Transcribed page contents

##########

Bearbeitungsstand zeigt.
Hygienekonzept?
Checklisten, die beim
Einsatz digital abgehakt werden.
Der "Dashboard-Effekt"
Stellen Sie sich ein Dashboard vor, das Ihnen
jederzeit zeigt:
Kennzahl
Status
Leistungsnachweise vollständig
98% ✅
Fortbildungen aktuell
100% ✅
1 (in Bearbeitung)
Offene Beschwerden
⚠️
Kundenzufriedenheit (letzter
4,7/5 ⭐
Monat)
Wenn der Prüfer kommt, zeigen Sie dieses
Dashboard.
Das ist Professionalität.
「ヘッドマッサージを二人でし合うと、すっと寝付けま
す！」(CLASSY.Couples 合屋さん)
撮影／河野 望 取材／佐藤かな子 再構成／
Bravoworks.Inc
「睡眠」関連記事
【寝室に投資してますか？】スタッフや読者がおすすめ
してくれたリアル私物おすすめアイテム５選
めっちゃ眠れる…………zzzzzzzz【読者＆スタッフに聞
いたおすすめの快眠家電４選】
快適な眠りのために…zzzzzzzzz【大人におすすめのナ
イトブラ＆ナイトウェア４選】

##########

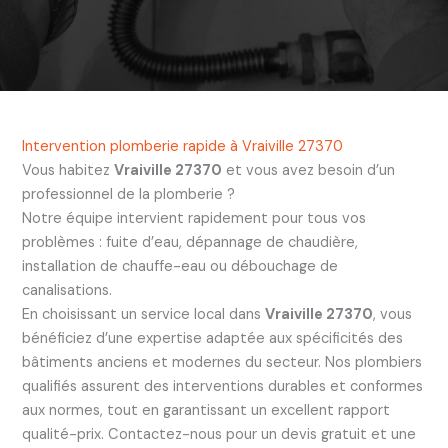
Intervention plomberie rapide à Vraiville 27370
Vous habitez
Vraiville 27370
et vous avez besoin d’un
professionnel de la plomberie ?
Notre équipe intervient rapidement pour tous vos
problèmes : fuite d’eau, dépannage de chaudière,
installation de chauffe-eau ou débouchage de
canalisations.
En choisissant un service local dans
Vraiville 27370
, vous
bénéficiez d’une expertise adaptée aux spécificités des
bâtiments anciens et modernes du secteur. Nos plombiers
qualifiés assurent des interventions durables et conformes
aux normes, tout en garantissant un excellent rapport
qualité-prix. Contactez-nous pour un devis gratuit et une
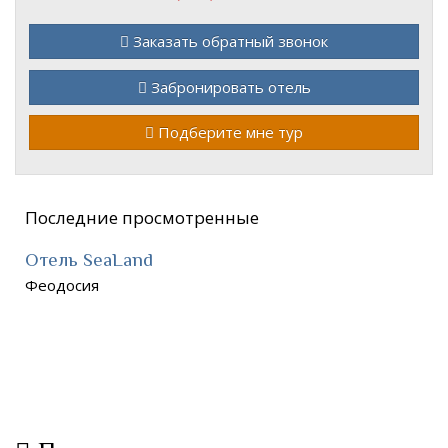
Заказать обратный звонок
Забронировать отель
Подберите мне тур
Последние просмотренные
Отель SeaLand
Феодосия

##########

Your answer should be all lines from the data that contain "zeigt".

Bearbeitungsstand zeigt.
jederzeit zeigt:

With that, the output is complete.